**WHAT IS NEEDED:**
Rewrite the passage of the conspiracy theory post below between "There’s no denying" and "931-935). Bloomsbury Publishing. Kindle Edition.", inclusive, replacing "four-letter words" with "swear words".

**ARTICLE:**
# # # # #

Sucker that I am I raced out and grabbed a copy of Brotherton’s book, Suspicious minds : why we believe conspiracy theories. I began serious reading at chapter 3, What Is a Conspiracy Theory? Early on I came across this interesting passage:

There’s no denying that the label has less-than-favorable connotations in some intellectual circles, at least. “If you’re down at a bar in the slums, and you say something that people don’t like, they’ll punch you or shriek four-letter words,” Noam Chomsky once said. “If you’re in a faculty club or an editorial office, where you’re more polite— there’s a collection of phrases that can be used which are the intellectual equivalent of four-letter words and tantrums. One of them is ‘conspiracy theory.’”

Brotherton, Rob (2015-11-19). Suspicious Minds: Why We Believe Conspiracy Theories (Kindle Locations 931-935). Bloomsbury Publishing. Kindle Edition.

Ah, so that’s why a handful of scholars sometimes toss out “conspiracy theory” at arguments they appear not to have seriously investigated and that for all the world seem to me to have nothing to do with “conspiracy theories” at all.

I just want to isolate and share one thought from chapter 3 in this post. Brotherton rightly points out that defining what we mean by conspiracy theory is problematic given that at some point “one person’s conspiracy theory is the next person’s conspiracy fact. . . . ” so “blithely asserting that conspiracy theories are bullshit doesn’t get us very far.” Instead, Brotherton speaks of a conspiratorial style:

Richard Hofstadter, an influential scholar of conspiracism, talked about conspiracy theories as a “style” of explanation. Much as a historian of art might speak of the motifs that collectively constitute the baroque style, or a music critic might parse the subtle differences between dubstep and grime, our task in distinguishing conspiracy theories from regular old theories about conspiracies is to identify some of the most important rhetorical themes, tropes, and flourishes that collectively constitute the conspiracist style.

Brotherton, Rob (2015-11-19). Suspicious Minds: Why We Believe Conspiracy Theories (Kindle Locations 925-929). Bloomsbury Publishing. Kindle Edition.

Not that these style-points are foolproof rules, either. Think of them more as indicative guides, Brotherton says.

# # # # #

**RECORDS PROVIDED:**
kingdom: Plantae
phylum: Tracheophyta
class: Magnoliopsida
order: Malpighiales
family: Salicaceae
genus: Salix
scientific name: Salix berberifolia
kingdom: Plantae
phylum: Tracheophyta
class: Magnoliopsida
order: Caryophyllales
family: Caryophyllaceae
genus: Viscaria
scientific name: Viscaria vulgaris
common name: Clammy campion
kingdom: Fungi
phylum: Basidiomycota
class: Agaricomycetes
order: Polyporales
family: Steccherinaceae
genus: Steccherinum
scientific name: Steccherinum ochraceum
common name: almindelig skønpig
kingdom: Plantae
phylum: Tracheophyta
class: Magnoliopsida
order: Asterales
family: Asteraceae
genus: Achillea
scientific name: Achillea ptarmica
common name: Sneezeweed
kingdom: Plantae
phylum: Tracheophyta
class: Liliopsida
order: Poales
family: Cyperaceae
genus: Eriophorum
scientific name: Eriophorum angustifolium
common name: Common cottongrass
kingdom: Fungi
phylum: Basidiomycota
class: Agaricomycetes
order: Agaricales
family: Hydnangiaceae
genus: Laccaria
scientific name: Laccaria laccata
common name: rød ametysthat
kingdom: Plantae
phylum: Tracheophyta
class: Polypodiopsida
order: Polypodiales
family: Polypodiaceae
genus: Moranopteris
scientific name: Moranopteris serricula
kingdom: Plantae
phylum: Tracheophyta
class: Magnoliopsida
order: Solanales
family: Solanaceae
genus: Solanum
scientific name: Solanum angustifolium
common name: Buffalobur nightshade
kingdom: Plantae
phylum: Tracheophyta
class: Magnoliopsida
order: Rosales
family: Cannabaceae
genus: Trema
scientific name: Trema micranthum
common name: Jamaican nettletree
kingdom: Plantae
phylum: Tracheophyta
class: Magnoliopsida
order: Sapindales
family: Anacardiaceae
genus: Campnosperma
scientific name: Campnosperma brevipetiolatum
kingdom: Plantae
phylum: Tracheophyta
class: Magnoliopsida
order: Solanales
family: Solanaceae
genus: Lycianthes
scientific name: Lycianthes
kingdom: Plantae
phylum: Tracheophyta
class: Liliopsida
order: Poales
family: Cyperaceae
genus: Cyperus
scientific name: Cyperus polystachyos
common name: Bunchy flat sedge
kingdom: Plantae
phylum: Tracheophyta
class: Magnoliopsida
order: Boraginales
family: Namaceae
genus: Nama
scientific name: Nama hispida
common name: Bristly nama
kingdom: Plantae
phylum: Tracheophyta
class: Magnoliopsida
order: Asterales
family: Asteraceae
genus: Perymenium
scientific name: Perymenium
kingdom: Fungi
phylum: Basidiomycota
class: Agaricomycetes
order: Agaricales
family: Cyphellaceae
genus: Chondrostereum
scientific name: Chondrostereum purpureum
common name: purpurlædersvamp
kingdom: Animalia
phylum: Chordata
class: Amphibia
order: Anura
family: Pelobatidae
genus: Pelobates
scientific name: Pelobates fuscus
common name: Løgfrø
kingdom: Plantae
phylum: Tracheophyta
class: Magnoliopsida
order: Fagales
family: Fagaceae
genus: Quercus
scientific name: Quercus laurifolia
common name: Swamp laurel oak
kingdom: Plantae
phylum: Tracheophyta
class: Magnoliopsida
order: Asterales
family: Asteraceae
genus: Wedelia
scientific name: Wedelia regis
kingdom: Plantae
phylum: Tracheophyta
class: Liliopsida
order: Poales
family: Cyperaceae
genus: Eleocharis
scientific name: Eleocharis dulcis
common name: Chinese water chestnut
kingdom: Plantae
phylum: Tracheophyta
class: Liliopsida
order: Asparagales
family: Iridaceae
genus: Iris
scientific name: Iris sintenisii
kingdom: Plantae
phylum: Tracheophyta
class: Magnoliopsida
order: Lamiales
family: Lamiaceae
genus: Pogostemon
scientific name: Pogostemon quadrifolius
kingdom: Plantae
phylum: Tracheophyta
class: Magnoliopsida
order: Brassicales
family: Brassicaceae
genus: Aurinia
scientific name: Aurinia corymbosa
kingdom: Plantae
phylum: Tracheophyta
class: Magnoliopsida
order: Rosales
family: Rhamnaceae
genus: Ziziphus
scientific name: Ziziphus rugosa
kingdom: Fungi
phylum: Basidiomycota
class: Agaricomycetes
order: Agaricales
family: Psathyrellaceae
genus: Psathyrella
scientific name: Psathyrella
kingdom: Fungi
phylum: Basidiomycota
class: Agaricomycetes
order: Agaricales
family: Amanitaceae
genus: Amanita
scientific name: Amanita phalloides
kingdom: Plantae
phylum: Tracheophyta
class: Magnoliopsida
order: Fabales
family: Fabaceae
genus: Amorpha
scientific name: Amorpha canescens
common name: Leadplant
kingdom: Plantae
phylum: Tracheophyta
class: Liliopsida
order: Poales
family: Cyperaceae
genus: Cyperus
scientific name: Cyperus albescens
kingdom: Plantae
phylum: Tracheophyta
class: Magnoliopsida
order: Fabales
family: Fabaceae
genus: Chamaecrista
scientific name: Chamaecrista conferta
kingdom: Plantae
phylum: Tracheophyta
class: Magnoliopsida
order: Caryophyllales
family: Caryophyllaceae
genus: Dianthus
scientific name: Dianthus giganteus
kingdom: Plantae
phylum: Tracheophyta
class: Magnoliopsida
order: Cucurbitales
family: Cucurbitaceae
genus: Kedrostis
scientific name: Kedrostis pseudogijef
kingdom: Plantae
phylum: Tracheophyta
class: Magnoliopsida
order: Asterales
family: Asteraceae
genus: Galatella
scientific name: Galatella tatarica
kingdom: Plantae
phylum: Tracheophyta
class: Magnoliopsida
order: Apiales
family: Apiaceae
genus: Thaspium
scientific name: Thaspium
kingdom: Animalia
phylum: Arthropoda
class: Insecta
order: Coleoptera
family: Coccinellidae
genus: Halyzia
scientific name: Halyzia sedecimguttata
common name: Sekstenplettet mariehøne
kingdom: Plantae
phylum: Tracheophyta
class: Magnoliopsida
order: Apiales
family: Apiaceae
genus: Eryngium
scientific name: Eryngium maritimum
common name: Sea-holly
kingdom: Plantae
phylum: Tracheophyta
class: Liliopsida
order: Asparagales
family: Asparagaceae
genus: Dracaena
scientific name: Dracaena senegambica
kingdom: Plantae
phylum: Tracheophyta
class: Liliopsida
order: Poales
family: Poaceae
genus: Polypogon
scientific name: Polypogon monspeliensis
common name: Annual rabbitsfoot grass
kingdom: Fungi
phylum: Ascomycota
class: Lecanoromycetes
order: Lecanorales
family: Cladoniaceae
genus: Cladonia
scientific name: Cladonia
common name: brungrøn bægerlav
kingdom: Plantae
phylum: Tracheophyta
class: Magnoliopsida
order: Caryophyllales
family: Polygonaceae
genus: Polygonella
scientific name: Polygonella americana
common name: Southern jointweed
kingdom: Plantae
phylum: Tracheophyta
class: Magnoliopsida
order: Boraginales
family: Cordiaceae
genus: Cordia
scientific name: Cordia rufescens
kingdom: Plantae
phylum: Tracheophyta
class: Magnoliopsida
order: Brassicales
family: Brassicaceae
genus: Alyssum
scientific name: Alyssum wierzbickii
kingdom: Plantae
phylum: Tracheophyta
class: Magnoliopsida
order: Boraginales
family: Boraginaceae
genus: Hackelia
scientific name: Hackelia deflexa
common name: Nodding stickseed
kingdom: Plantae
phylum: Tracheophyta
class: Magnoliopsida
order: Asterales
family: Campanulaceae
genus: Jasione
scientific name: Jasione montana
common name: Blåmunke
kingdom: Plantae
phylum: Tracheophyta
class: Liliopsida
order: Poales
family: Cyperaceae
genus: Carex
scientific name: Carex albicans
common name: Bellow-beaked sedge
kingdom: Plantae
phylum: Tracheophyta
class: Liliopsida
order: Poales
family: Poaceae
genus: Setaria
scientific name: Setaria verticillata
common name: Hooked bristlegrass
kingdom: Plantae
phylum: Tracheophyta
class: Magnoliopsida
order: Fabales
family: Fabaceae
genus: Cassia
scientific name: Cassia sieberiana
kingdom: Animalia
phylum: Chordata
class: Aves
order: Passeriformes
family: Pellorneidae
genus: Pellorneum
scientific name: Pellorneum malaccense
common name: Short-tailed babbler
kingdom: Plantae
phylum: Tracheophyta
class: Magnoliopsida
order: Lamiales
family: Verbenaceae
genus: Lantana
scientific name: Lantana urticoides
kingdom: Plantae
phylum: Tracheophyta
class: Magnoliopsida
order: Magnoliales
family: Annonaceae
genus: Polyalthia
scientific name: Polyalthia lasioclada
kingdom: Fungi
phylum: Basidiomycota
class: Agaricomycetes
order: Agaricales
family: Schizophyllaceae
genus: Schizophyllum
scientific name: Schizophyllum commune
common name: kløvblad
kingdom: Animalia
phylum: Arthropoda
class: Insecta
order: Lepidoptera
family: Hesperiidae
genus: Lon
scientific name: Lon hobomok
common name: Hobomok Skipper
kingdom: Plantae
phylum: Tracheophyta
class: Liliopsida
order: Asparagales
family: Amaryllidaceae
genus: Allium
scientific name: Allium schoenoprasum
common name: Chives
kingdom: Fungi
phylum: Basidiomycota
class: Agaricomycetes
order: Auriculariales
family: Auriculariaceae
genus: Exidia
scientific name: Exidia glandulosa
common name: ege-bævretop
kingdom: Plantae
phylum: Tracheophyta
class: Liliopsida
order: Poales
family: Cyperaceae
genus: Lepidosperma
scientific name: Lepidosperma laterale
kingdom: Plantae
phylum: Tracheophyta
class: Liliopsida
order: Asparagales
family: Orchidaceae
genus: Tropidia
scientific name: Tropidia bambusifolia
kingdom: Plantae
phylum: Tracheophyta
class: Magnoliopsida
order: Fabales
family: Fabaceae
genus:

# # # # #

**OUTPUT OF THE TASK:**
There’s no denying that the label has less-than-favorable connotations in some intellectual circles, at least. “If you’re down at a bar in the slums, and you say something that people don’t like, they’ll punch you or shriek swear words,” Noam Chomsky once said. “If you’re in a faculty club or an editorial office, where you’re more polite— there’s a collection of phrases that can be used which are the intellectual equivalent of swear words and tantrums. One of them is ‘conspiracy theory.’”

Brotherton, Rob (2015-11-19). Suspicious Minds: Why We Believe Conspiracy Theories (Kindle Locations 931-935). Bloomsbury Publishing. Kindle Edition.